Center $W$ and compute $\sigma^2=\tfrac1{mn}\sum_{i,j}W_{ij}^2$ as the empirical variance of $W_{centered}$. Set 
$$
\begin{equation*}
s_- = \sigma\bigl|\sqrt n - \sqrt m\bigr|,\quad
s_+ = \sigma\bigl(\sqrt n + \sqrt m\bigr),
\end{equation*}
$$
then any empirical singular values $s_k$ outside $[s_-,s_+]$ will be outliers relative to the random baseline for that weight matrix $W$.
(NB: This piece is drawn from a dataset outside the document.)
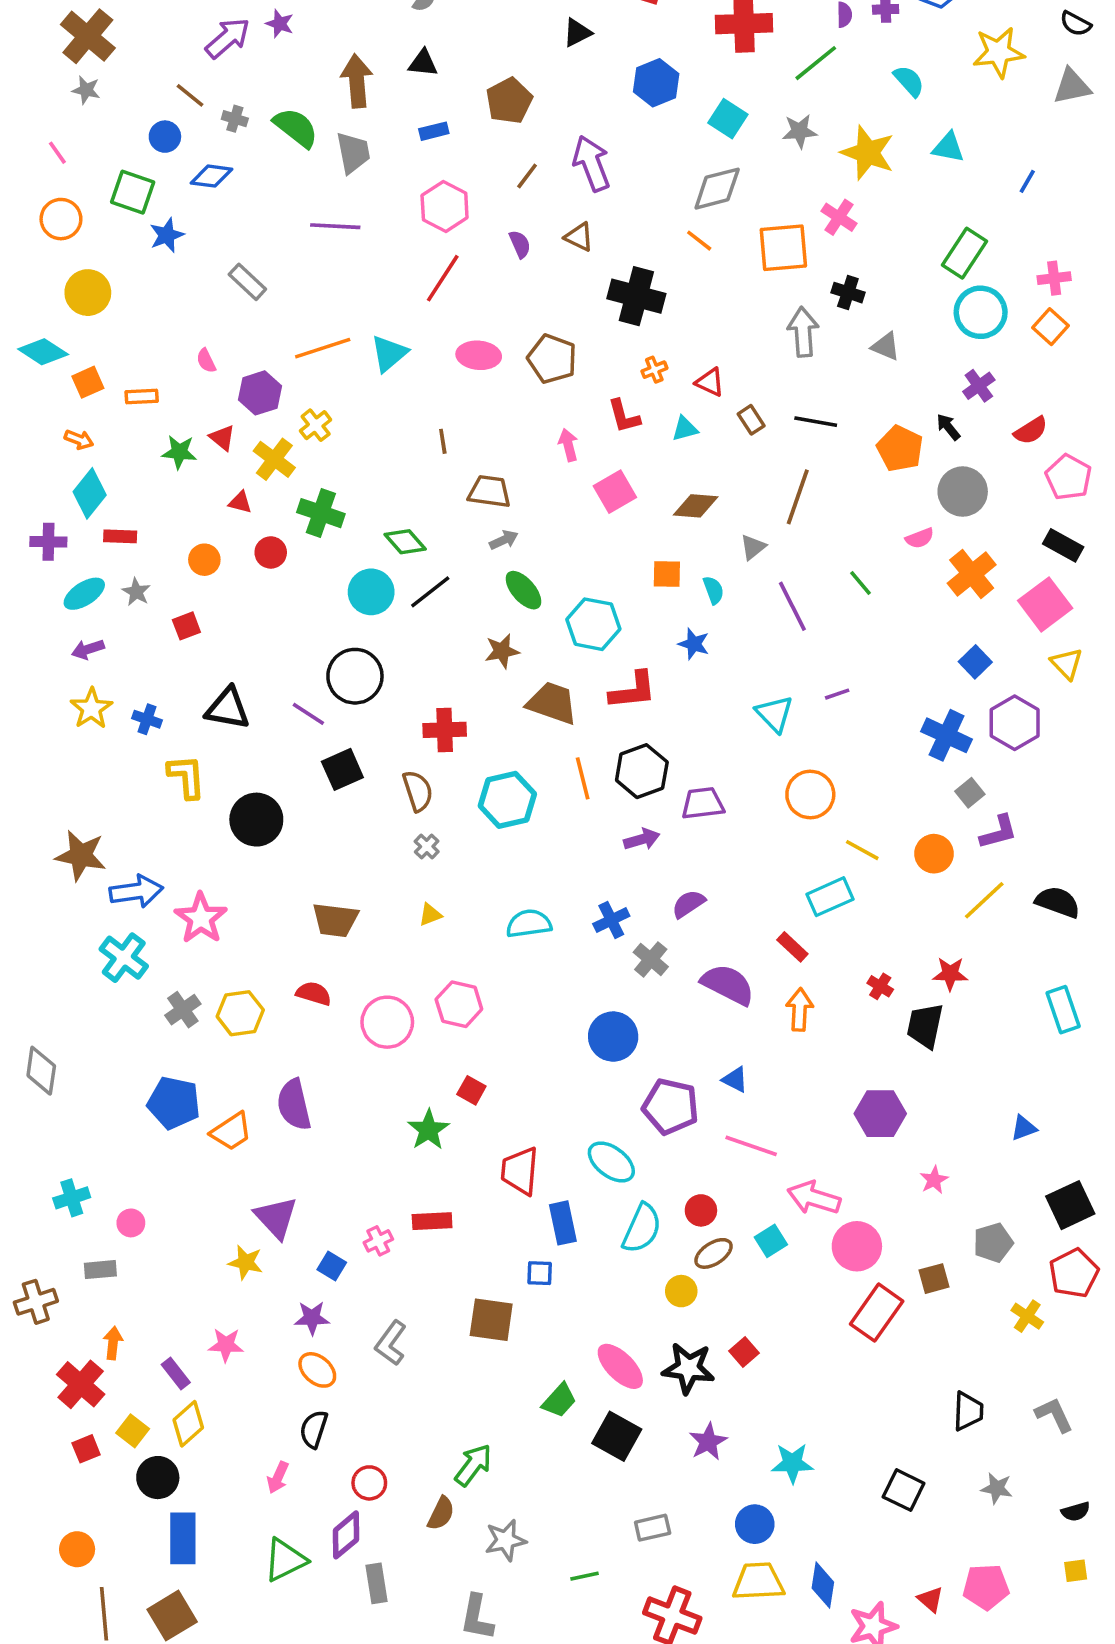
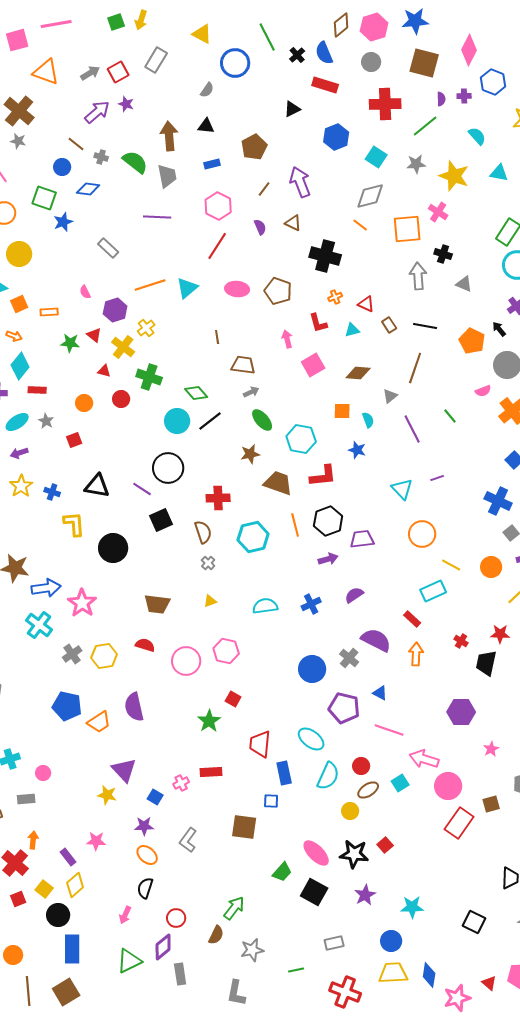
gray cross: (651, 959) -> (349, 658), moved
Given that the (nonzero) eigenvalues $\{\lambda_i\}$ of $C$ in the large-$m,n$ limit have density
$$
\begin{equation*}
p_C(\lambda)
=\frac{1}{2\pi\,\sigma^2\,q\,\lambda}
\sqrt{(\lambda_+^{(\rm cov)}-\lambda)\,(\lambda-\lambda_-^{(\rm cov)})},
\end{equation*}
$$
and that the nonzero singular values $s_i$ of $W_{centered}$ relate by
$$
\begin{equation*}
s_i = \sqrt{\lambda_i},
\end{equation*}
$$
so the density $p_s(s)$ satisfies
$$
\begin{equation*}
p_s(s)\,ds \;=\; p_C(\lambda)\,d\lambda
\quad\text{with}\quad
\lambda = s^2,\quad d\lambda = 2s\,ds.
\end{equation*}
$$
then
$$
\begin{equation*}
p_s(s)
= p_C(s^2)\;\Bigl|\frac{d\lambda}{ds}\Bigr|
= 2s\;p_C(s^2)
= \frac{2s}{2\pi\,\sigma^2\,q\,s^2}
\sqrt{\bigl(\lambda_+^{(\rm cov)}-s^2\bigr)\,\bigl(s^2-\lambda_-^{(\rm cov)}\bigr)},
\end{equation*}
$$.
Then the Marchenko–Pastur distribution for each weight matrix follows:
$$
\begin{equation*}
\boxed{
p_s(s)
= \frac{1}{\pi\,\sigma^2\,q\,s}
\sqrt{\bigl(s_-^2 - s^2\bigr)\,\bigl(s^2- s_+^2\bigr)},
}
\end{equation*}
$$.
supported on $s\in[s_-,s_+]$.

By checking for right singular vectors whose associate values reside outside those boundaries we can assess in each layer which directions significantly affect the orientation of the incoming buffer.